Imagine seeing the cradle of forestry instead of just reading about it. Imagine feeling fog rolling by instead of just seeing a water cycle on a visual aid on a wall in a classroom. Imagine obtaining a National Parks Junior Ranger badge by completing several learning tasks including identification of indigenous trees of Western North Carolina…

Homeschool for our children is our way of opening up what the world has discovered and what the world has to offer. They are so eager to learn and the beauty of teaching them this way is that they are taught without frustration. They aren’t frustrated because the curriculum can easily be adjusted to accommodate how they learn as individuals.

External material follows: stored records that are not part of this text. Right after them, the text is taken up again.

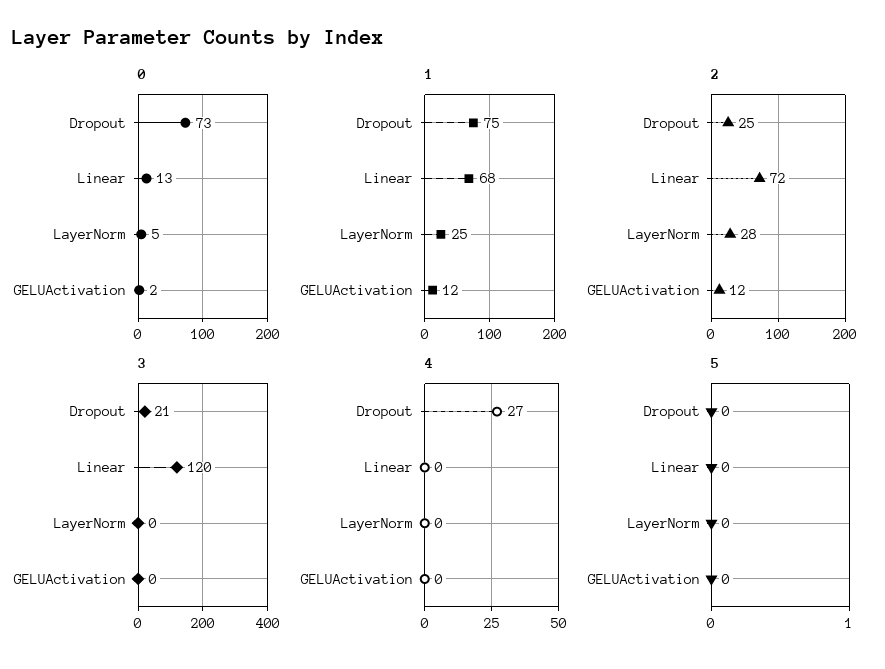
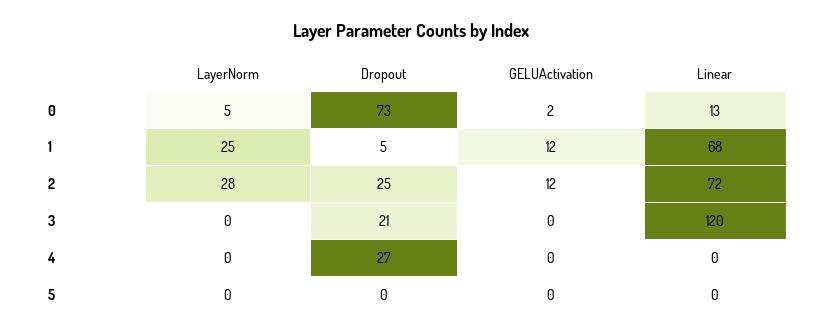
1, Dropout: 75 -> 5

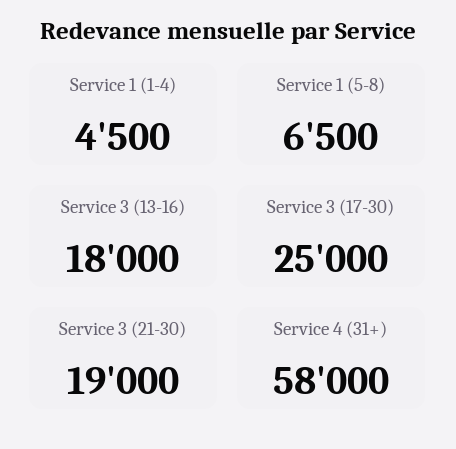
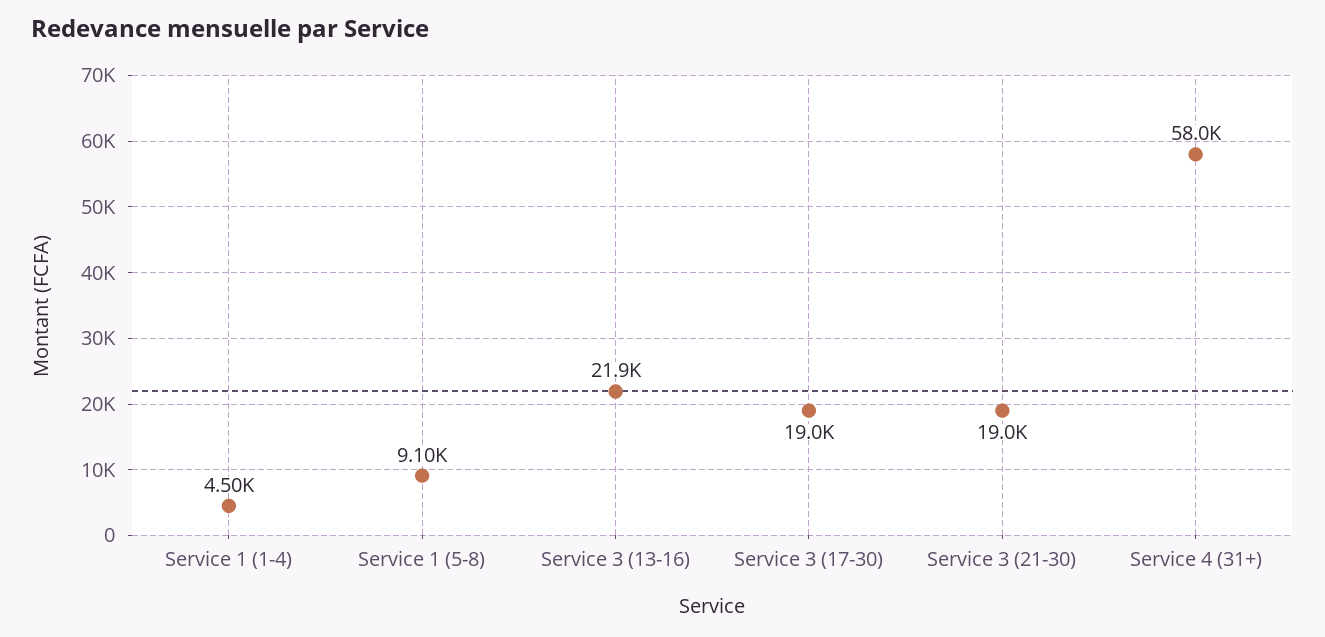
Service 1 (5-8): 6500 -> 9100
Service 3 (13-16): 18000 -> 21900
Service 3 (17-30): 25000 -> 19000

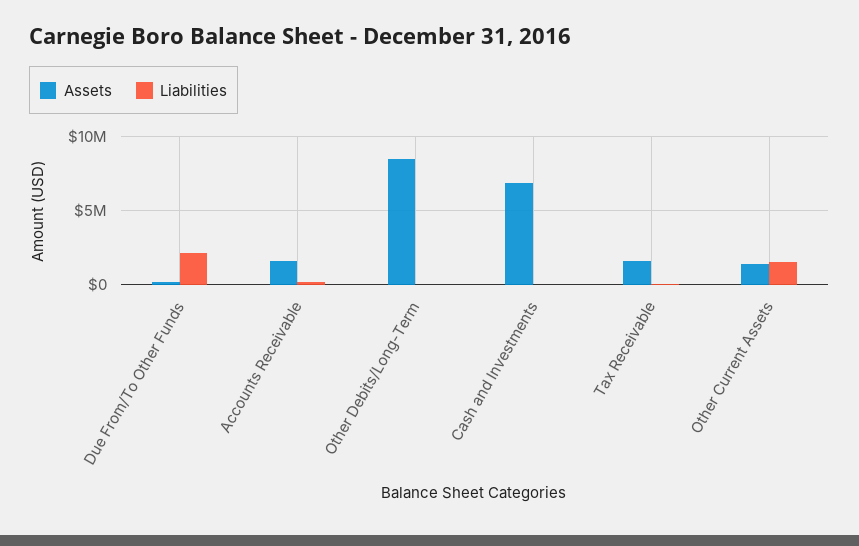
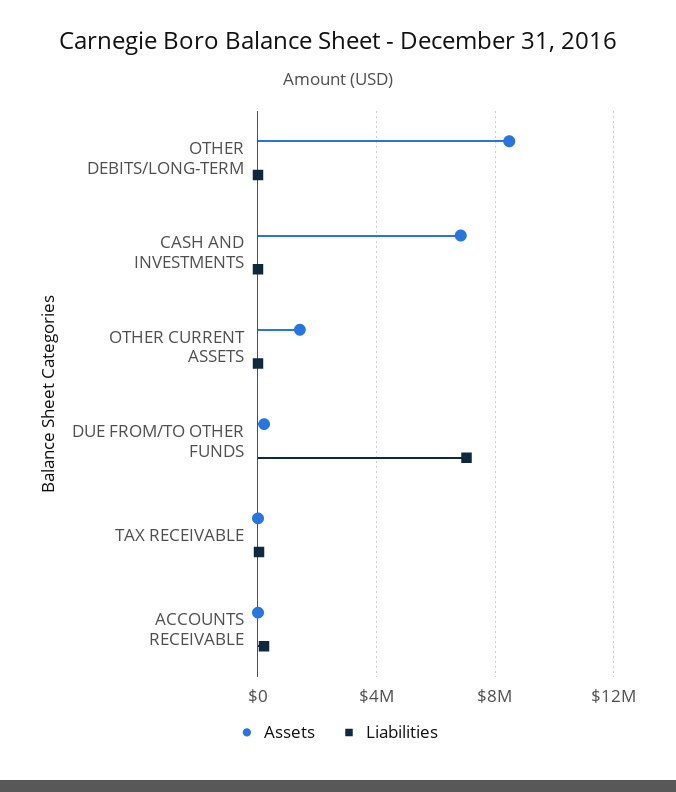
Liabilities, Due From/To Other Funds: 2000000 -> 7000000
Assets, Accounts Receivable: 1500000 -> 0
Assets, Tax Receivable: 1500000 -> 0
Liabilities, Other Current Assets: 1500000 -> 0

And while Dad/ teacher ensures that they stick to the curriculum plan, he is by no means obligated to stay within the bounds of strict teaching guidelines. That means he can take the children to the zoo to see how sheep are sheared and what happens to that beautiful wool after it comes off the sheep. They can hear the sheep, feel the wool, watch the worker and smell the aroma of animals.

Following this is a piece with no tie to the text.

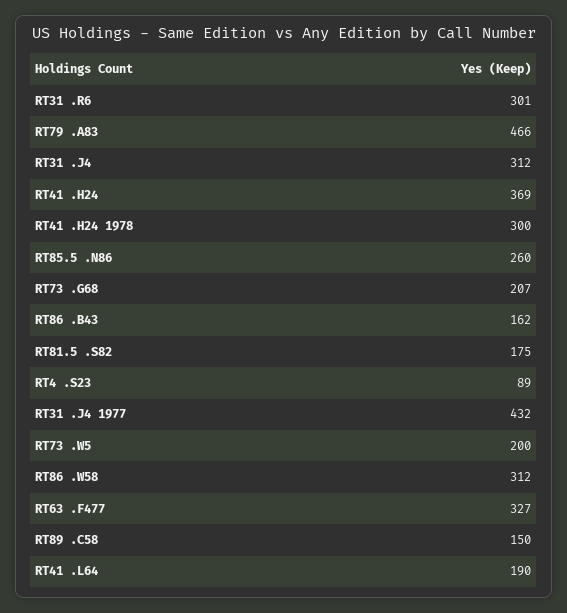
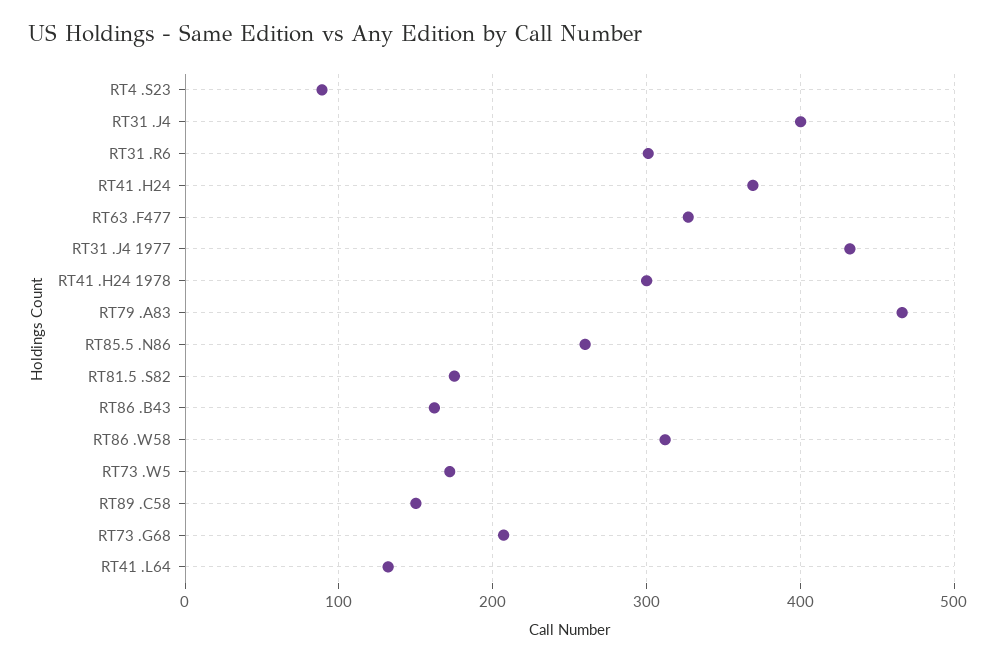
RT31 .J4: 312 -> 400
RT73 .W5: 200 -> 170
RT41 .L64: 190 -> 130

We don’t “teach to the test”and we aren’t looking for little parrots of information. We do want independent thinkers with valuable tools for analysis, utilization and problem-solving skills that aren’t hindered by typical process of elimination methods. The beauty of homeschooling is that our children are reading with comprehension at about 2 public school grades ahead, they are absorbing scripture through Bible study (using the actual Bible and not a children’s summary-type book), they are learning about ancient cultures like Rome, they are studying about the biology of cells, of the structural make-up of the human body, i.e. muscles, bones, veins, etc…did I mention these children are in kindergarten and first grade? They are eating this information up and are so excited to learn it! And they are capable! We aren’t forcing them to get ahead…it’s just happening because that is the pace in which they are learning.

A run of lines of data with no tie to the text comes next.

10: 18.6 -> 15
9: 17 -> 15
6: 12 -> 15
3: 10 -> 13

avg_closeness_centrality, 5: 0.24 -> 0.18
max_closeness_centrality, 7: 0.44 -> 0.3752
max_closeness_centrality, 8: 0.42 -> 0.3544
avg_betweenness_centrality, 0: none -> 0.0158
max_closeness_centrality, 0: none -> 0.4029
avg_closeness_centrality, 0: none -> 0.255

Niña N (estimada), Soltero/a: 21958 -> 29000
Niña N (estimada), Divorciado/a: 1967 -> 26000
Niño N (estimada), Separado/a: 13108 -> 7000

Make no mistake, these children are learning by leaps and bounds in a most impressive fashion. Don’t take this as a defense of why we homeschool. We are so immensely proud of the progress that our children have made so far and advocate homeschooling as a viable option for instruction.

If  you are contemplating homeschool for your children, go with your instinct. You know what’s best for your children. Don’t overthink what society deems as normal or appropriate for your children. Don’t be discouraged by a lack of familial support. Your father-in-law may think you’re crazy but you’ll be successful and that will be your gold star.

You have already taught your children so much. They walk and talk because of you. If you have the means to homeschool and feel this is a good match for your family- go for it. You won’t be disappointed in the results.